■ Data under study

------------

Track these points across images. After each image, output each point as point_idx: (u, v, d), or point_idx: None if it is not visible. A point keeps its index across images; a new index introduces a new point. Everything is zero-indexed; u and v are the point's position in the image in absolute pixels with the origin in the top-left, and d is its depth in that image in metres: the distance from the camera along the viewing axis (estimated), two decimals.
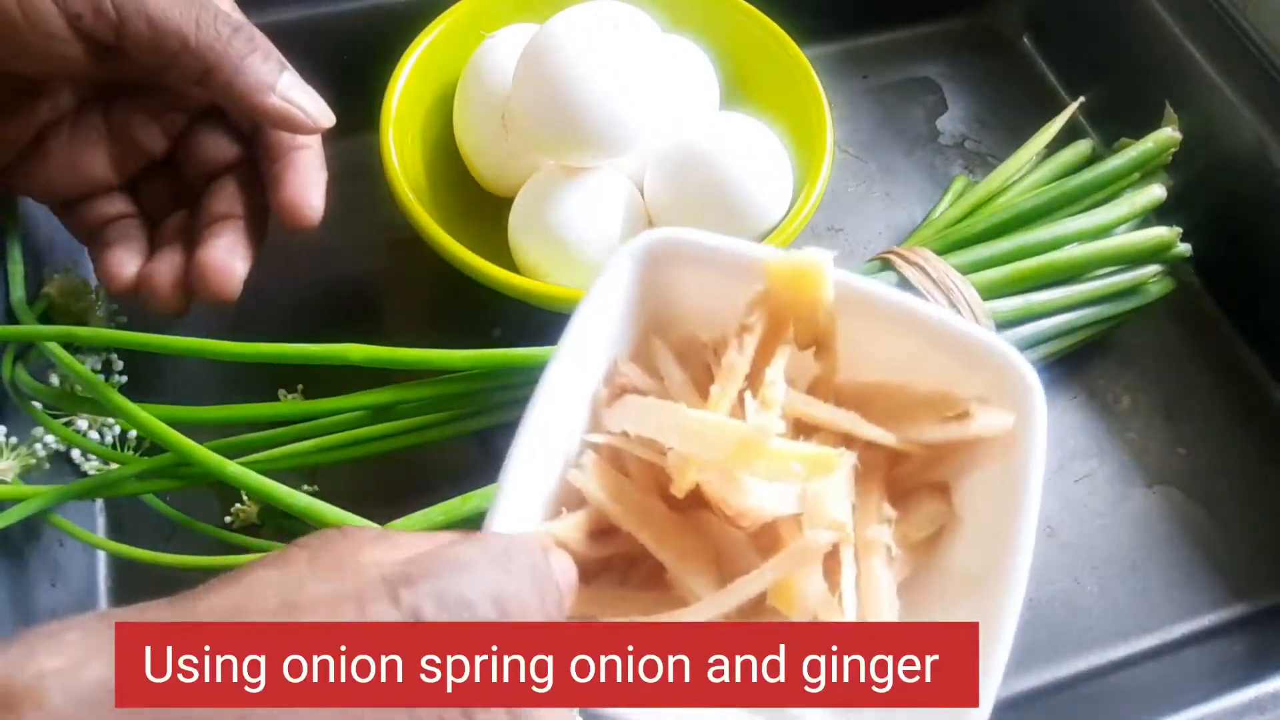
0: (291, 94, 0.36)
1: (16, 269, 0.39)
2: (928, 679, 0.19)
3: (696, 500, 0.22)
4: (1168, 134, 0.45)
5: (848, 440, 0.24)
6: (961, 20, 0.59)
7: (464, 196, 0.45)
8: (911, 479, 0.25)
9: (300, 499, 0.32)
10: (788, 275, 0.23)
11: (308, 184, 0.37)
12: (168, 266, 0.37)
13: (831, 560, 0.22)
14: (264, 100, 0.35)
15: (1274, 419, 0.47)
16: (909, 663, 0.19)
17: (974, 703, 0.20)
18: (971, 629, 0.20)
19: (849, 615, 0.22)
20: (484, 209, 0.44)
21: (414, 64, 0.43)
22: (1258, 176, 0.47)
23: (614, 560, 0.23)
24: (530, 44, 0.38)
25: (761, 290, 0.23)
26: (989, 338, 0.25)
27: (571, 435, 0.23)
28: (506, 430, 0.39)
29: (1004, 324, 0.41)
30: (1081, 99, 0.51)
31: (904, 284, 0.41)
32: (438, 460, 0.41)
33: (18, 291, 0.39)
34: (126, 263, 0.38)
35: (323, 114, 0.37)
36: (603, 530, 0.22)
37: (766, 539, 0.22)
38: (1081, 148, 0.48)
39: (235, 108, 0.36)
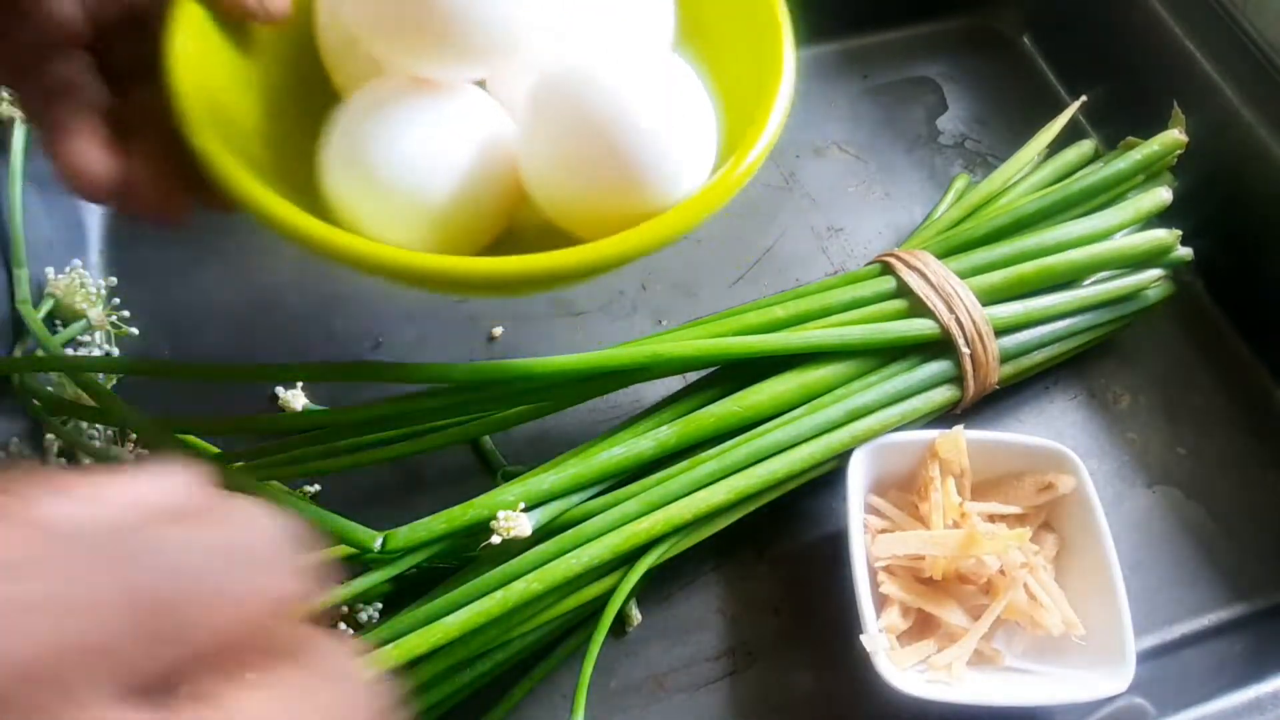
0: None
1: (21, 273, 0.39)
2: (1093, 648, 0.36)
3: (941, 579, 0.37)
4: (1173, 136, 0.45)
5: (991, 516, 0.39)
6: (961, 20, 0.59)
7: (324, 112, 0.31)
8: (1032, 524, 0.39)
9: (305, 510, 0.33)
10: (947, 442, 0.39)
11: None
12: (147, 163, 0.30)
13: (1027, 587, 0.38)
14: None
15: (1274, 419, 0.47)
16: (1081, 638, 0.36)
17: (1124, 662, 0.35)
18: (1118, 618, 0.36)
19: (1049, 611, 0.36)
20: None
21: None
22: (1258, 177, 0.47)
23: (916, 623, 0.38)
24: None
25: (933, 451, 0.39)
26: (1042, 441, 0.40)
27: (863, 563, 0.37)
28: (503, 437, 0.40)
29: (1004, 330, 0.41)
30: (1084, 98, 0.51)
31: (903, 289, 0.41)
32: (437, 463, 0.41)
33: (23, 293, 0.39)
34: (90, 153, 0.30)
35: (277, 5, 0.31)
36: (905, 610, 0.37)
37: (986, 586, 0.37)
38: (1084, 148, 0.48)
39: None
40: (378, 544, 0.33)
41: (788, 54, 0.32)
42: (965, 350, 0.40)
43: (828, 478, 0.40)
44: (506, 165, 0.30)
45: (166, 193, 0.31)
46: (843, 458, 0.39)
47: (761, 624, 0.40)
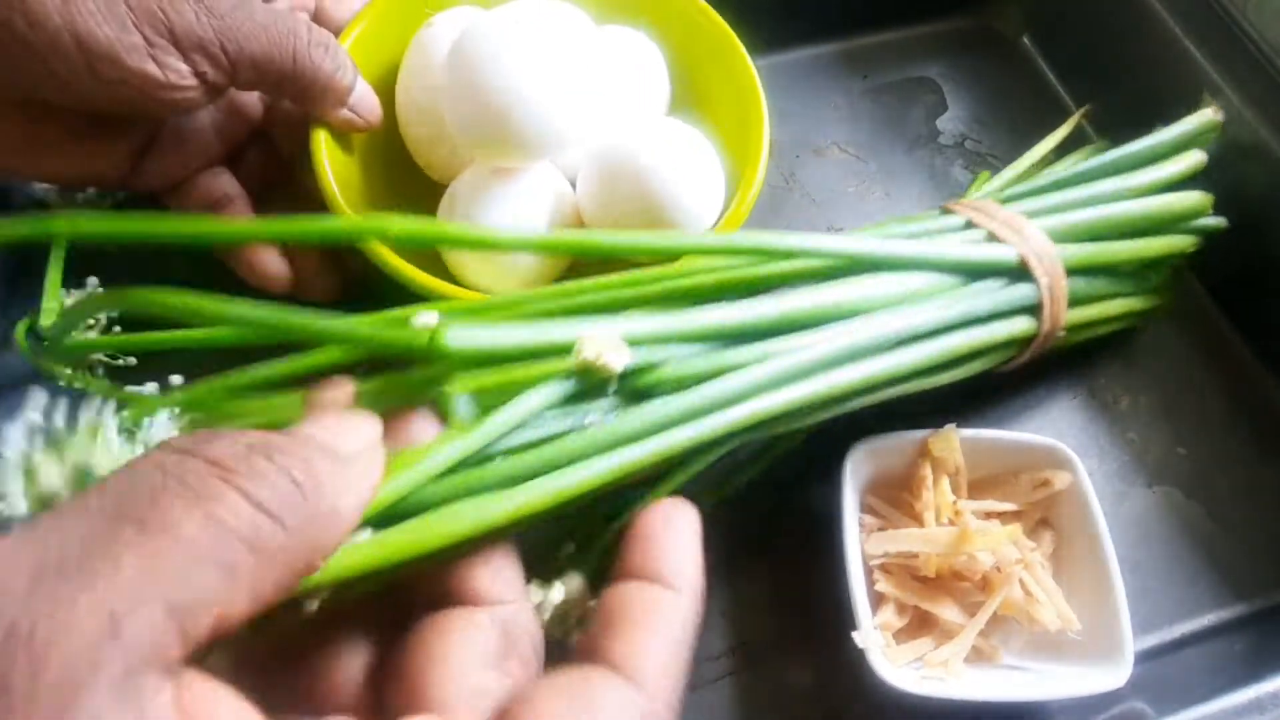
0: (358, 106, 0.39)
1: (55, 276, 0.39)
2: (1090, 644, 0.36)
3: (936, 576, 0.38)
4: (1209, 115, 0.44)
5: (987, 514, 0.39)
6: (961, 20, 0.59)
7: (410, 189, 0.43)
8: (1030, 521, 0.40)
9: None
10: (939, 441, 0.39)
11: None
12: (303, 257, 0.39)
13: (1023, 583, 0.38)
14: (335, 115, 0.39)
15: (1274, 419, 0.47)
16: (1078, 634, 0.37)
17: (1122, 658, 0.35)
18: (1115, 614, 0.36)
19: (1045, 606, 0.37)
20: (434, 203, 0.42)
21: (350, 45, 0.41)
22: (1259, 178, 0.47)
23: (913, 620, 0.38)
24: (455, 45, 0.38)
25: (926, 450, 0.39)
26: (1038, 437, 0.40)
27: (857, 561, 0.37)
28: None
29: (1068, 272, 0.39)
30: (1088, 106, 0.50)
31: (971, 227, 0.39)
32: None
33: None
34: (272, 260, 0.39)
35: (374, 115, 0.40)
36: (901, 607, 0.38)
37: (982, 583, 0.38)
38: (1095, 149, 0.48)
39: (311, 115, 0.39)
40: (428, 330, 0.25)
41: (764, 109, 0.41)
42: (1044, 278, 0.38)
43: (828, 477, 0.40)
44: (569, 214, 0.41)
45: (326, 279, 0.40)
46: (931, 376, 0.36)
47: (761, 624, 0.40)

------------

■ Goal of the exercise
Please print the entire listing again exactly, minus its images.

■ Task output
Track these points across images. After each image, output each point as point_idx: (u, v, d), or point_idx: None if it is not visible. A point keeps its index across images; a new index introduces a new point. Everything is zero-indexed; u and v are the point's position in the image in absolute pixels with the origin in the top-left, and d is its depth in that image in metres: the distance from the camera along the viewing axis (estimated), two decimals.
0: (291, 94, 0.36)
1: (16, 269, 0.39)
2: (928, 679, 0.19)
3: (696, 500, 0.22)
4: (1168, 134, 0.45)
5: (848, 440, 0.24)
6: (961, 20, 0.59)
7: (464, 196, 0.45)
8: (911, 479, 0.25)
9: (300, 499, 0.32)
10: (788, 275, 0.23)
11: (308, 184, 0.37)
12: (168, 266, 0.37)
13: (831, 560, 0.22)
14: (264, 100, 0.35)
15: (1274, 419, 0.47)
16: (909, 663, 0.19)
17: (974, 703, 0.20)
18: (971, 629, 0.20)
19: (849, 615, 0.22)
20: (484, 209, 0.44)
21: (414, 64, 0.43)
22: (1258, 176, 0.47)
23: (614, 560, 0.23)
24: (530, 44, 0.38)
25: (761, 290, 0.23)
26: (989, 338, 0.25)
27: (571, 435, 0.23)
28: (506, 430, 0.39)
29: (1004, 324, 0.41)
30: (1081, 99, 0.51)
31: (904, 284, 0.41)
32: (438, 460, 0.41)
33: (18, 291, 0.39)
34: (126, 263, 0.38)
35: (323, 114, 0.37)
36: (603, 530, 0.22)
37: (766, 539, 0.22)
38: (1081, 148, 0.48)
39: (235, 108, 0.36)
0: None
1: (21, 273, 0.39)
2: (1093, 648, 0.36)
3: (941, 579, 0.37)
4: (1173, 136, 0.45)
5: (991, 516, 0.39)
6: (961, 20, 0.59)
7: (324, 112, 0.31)
8: (1032, 524, 0.39)
9: (305, 510, 0.33)
10: (947, 442, 0.39)
11: None
12: (147, 163, 0.30)
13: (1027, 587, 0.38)
14: None
15: (1274, 419, 0.47)
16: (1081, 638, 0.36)
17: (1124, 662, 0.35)
18: (1118, 618, 0.36)
19: (1049, 611, 0.36)
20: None
21: None
22: (1258, 177, 0.47)
23: (916, 623, 0.38)
24: None
25: (933, 451, 0.39)
26: (1042, 441, 0.40)
27: (863, 563, 0.37)
28: (503, 437, 0.40)
29: (1004, 330, 0.41)
30: (1084, 98, 0.51)
31: (903, 289, 0.41)
32: (437, 463, 0.41)
33: (23, 293, 0.39)
34: (90, 153, 0.30)
35: (277, 5, 0.31)
36: (905, 610, 0.37)
37: (986, 586, 0.37)
38: (1084, 148, 0.48)
39: None
40: (378, 544, 0.33)
41: (788, 54, 0.32)
42: (965, 350, 0.40)
43: (828, 478, 0.40)
44: (506, 165, 0.30)
45: (166, 193, 0.31)
46: (843, 458, 0.39)
47: (761, 624, 0.40)
0: (358, 106, 0.39)
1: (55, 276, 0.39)
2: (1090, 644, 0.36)
3: (936, 576, 0.38)
4: (1209, 115, 0.44)
5: (987, 514, 0.39)
6: (961, 20, 0.59)
7: (410, 189, 0.43)
8: (1030, 521, 0.40)
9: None
10: (939, 441, 0.39)
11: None
12: (303, 257, 0.39)
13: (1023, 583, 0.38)
14: (335, 115, 0.39)
15: (1274, 419, 0.47)
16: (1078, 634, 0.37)
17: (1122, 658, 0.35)
18: (1115, 614, 0.36)
19: (1045, 606, 0.37)
20: (434, 203, 0.42)
21: (350, 45, 0.41)
22: (1259, 178, 0.47)
23: (913, 620, 0.38)
24: (455, 45, 0.38)
25: (926, 450, 0.39)
26: (1038, 437, 0.40)
27: (857, 561, 0.37)
28: None
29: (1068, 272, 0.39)
30: (1088, 106, 0.50)
31: (971, 227, 0.39)
32: None
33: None
34: (272, 260, 0.39)
35: (374, 115, 0.40)
36: (901, 607, 0.38)
37: (982, 583, 0.38)
38: (1095, 149, 0.48)
39: (311, 115, 0.39)
40: (428, 330, 0.25)
41: (764, 109, 0.41)
42: (1044, 278, 0.38)
43: (828, 477, 0.40)
44: (569, 214, 0.41)
45: (326, 279, 0.40)
46: (931, 376, 0.36)
47: (761, 624, 0.40)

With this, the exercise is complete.